Monday, May 16, 2016

20th Anniversary of DC Comics' "Kingdom Come"



This month marks the 20th anniversary of the release of the first issue of Kingdom Come, the prestige 4-issue, oft re-issued, comic by creators Alex Ross (artist) and Mark Waid (writer).

It's extremely difficult for me to state how much of an impact this comic had on me as a reader at the time of it's release.  In fact, I'd argue it was one of the comics that came out at a particular time in my life that tilted me from an interest in comics and enthusiastic readership to... whatever it became.  Further, I'd say that Kingdom Come stands as one of the key books that pushed me from thinking Superman was pretty neat to...  whatever my deal is with The Man of Steel today.

By 1996, I just wasn't that interested in superhero comics.  It seemed like a lot of books were trying to pull things off that weren't working, and, honestly, at age 21, glancing over the covers - a sense of creeping embarrassment hit me for the first time in my life in regards to comics.  Not for the hobby or comics themselves, but it seemed that, in the mainline superhero books, writers and artists and the companies themselves had a vision they were trying to execute, and that vision felt like a 13-year-old trying on their dad's suit thinking they could con the bank into giving them a loan.

By '93, a brave new world of tough, militaristic, snarling characters had flooded the shelves.  New publishers had arrived with fully formed concepts and universes, clearly either inspired as "extreme" versions of existing characters, or taking their cues from the artwork on heavy metal album covers (which, you know, how could you fault them?).  And at DC and Marvel, familiar characters were getting changed and rebooted (see: Azrael Batman) to reflect the times.  To me, the stories themselves lacked anything resembling narrative sophistication or substance, taking a Canon Films approach to violence and vitriol and mistaking it for maturity.  The plots were sophomoric at best, and adding spiked shoulder pads to pre-existing characters did nothing to sell me on their new grittiness.  I'll never forget cackling my way through the 1994 Dr.
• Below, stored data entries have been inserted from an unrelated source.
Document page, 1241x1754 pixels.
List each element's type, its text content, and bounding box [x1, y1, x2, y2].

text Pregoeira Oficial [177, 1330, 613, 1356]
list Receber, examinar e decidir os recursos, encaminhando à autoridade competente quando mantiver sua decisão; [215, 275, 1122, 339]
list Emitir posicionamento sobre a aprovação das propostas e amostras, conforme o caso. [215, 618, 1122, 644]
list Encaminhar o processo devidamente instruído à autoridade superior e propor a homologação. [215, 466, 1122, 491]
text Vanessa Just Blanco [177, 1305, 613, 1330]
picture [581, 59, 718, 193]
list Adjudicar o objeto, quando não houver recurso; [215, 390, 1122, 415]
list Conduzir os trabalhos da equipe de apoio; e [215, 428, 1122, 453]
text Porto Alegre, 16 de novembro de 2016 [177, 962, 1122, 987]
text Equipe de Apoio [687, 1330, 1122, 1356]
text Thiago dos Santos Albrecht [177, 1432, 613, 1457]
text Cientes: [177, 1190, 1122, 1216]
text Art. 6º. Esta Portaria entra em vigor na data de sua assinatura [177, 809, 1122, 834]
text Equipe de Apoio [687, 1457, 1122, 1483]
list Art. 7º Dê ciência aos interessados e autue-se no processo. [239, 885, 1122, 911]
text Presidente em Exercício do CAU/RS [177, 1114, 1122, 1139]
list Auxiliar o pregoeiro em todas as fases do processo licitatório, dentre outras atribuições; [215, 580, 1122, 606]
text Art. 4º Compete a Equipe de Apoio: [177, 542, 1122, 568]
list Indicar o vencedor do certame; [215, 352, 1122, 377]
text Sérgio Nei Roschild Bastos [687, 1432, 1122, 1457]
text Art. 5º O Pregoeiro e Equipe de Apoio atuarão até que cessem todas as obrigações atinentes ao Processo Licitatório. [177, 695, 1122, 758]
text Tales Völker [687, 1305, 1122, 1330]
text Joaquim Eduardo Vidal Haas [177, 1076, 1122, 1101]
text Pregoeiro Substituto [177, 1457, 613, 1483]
Fate reboot, Fate, wherein the hero turns the all-powerful helmet of Dr. Fate into a knife.  So he can cut things!  To the extreme!*

Meanwhile, Karen Berger had set up Vertigo at DC and was putting out HellblazerShade: The Changing ManAnimal ManSwamp ThingThe Invisibles, and, of course, Sandman and Sandman Mystery Theatre.  I didn't think I had to look too far to see characters who were telling me they were for older readers - they simply were the sophistication (or what passed for it) that felt like the proper heirs to the Moore legacy.